WORK TASK: From the entries below, return only the lines starting at the one that contains "[92,312,119,331] // (…)" and ending at the one that contains "[522,321,537,331] In ->", exactly as they stand.

TASK DATA:
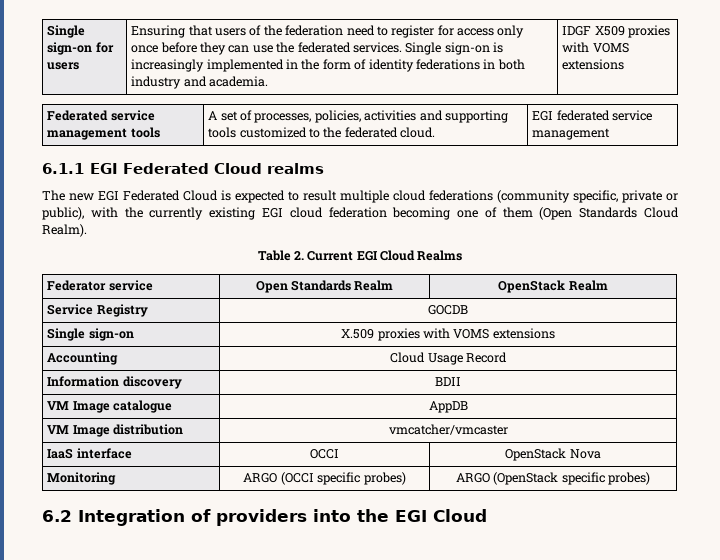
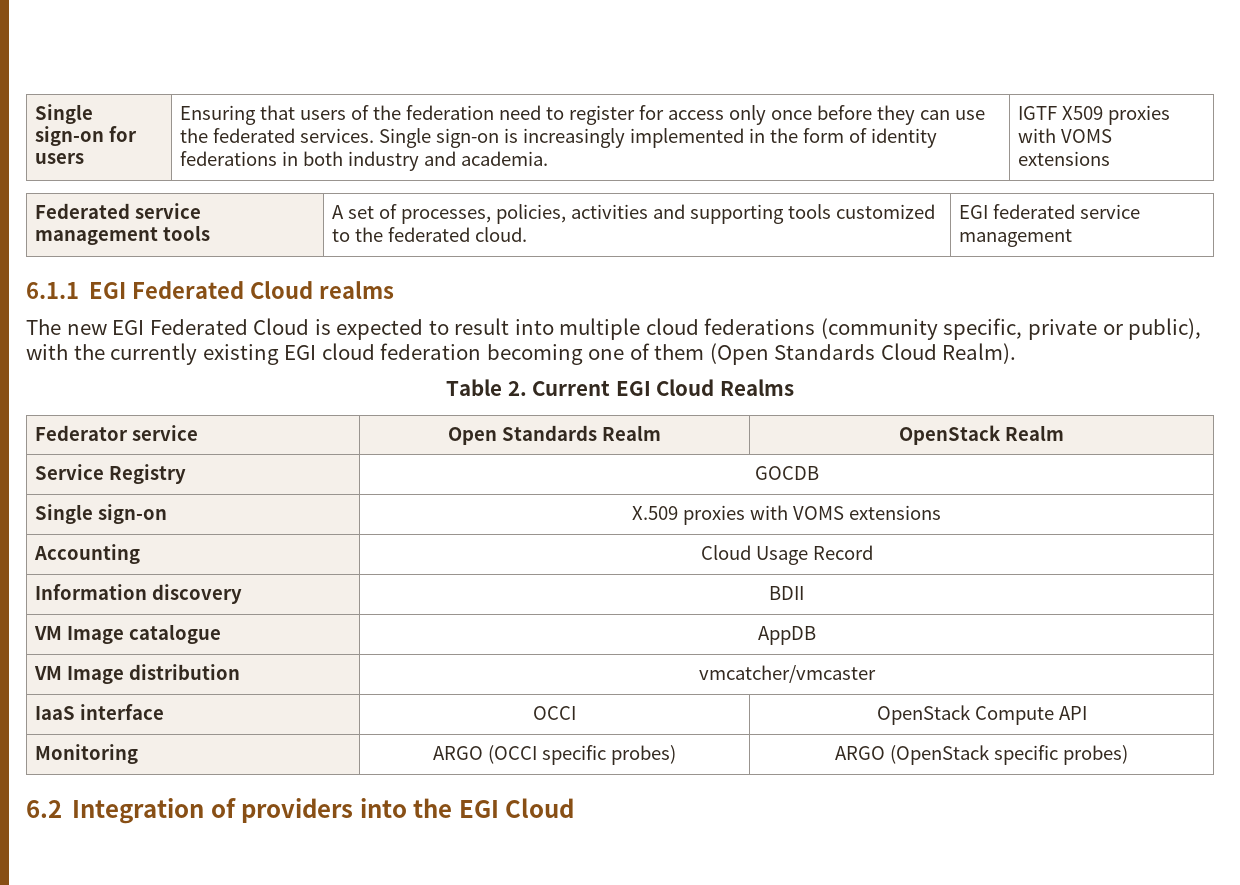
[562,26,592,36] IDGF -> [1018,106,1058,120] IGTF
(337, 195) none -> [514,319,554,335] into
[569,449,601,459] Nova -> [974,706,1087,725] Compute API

--

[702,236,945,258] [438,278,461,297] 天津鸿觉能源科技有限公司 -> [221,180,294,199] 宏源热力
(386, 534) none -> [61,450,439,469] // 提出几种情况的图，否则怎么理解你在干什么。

---

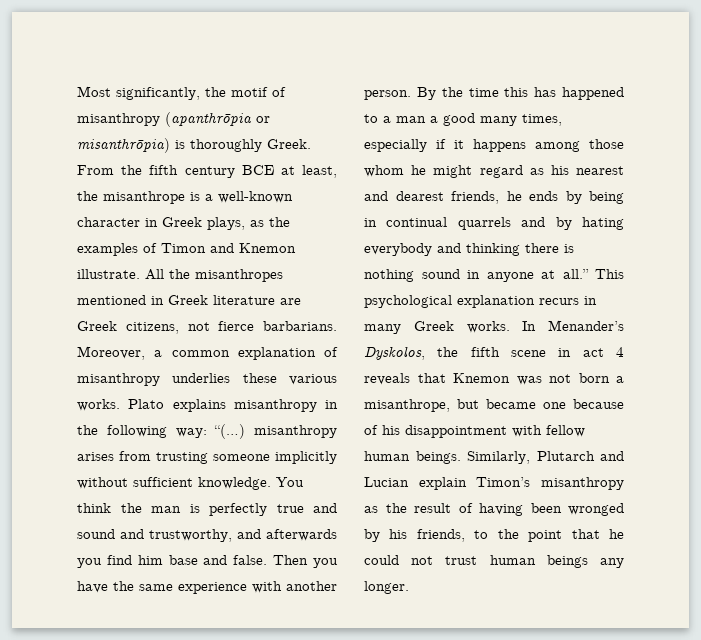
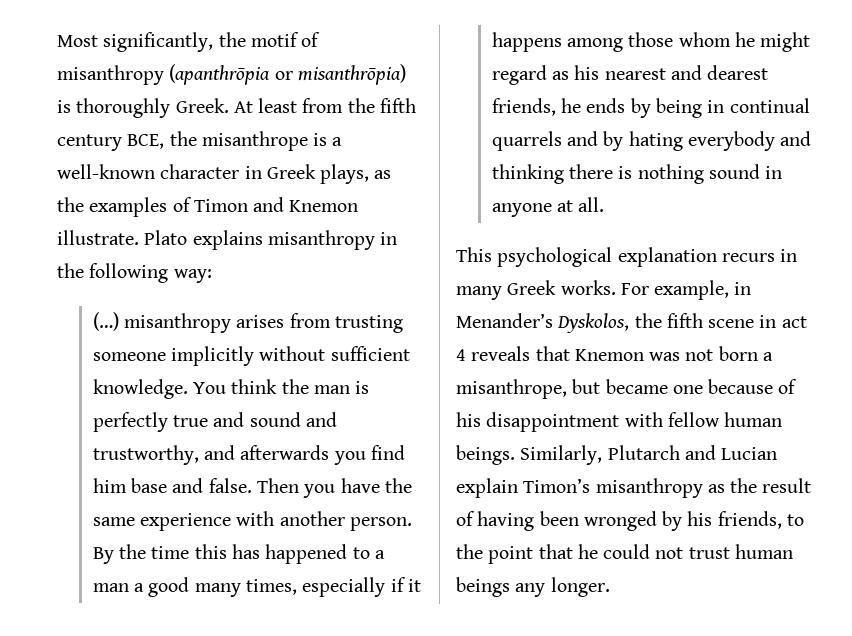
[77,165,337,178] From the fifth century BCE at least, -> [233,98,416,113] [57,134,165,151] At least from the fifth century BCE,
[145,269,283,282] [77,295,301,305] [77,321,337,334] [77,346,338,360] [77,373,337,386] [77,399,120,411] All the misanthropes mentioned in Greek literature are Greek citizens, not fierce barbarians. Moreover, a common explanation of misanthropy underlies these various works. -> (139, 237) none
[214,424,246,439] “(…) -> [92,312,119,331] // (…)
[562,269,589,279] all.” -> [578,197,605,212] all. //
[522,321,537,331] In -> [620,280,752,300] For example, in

TASK ANSWER:
[214,424,246,439] “(…) -> [92,312,119,331] // (…)
[562,269,589,279] all.” -> [578,197,605,212] all. //
[522,321,537,331] In -> [620,280,752,300] For example, in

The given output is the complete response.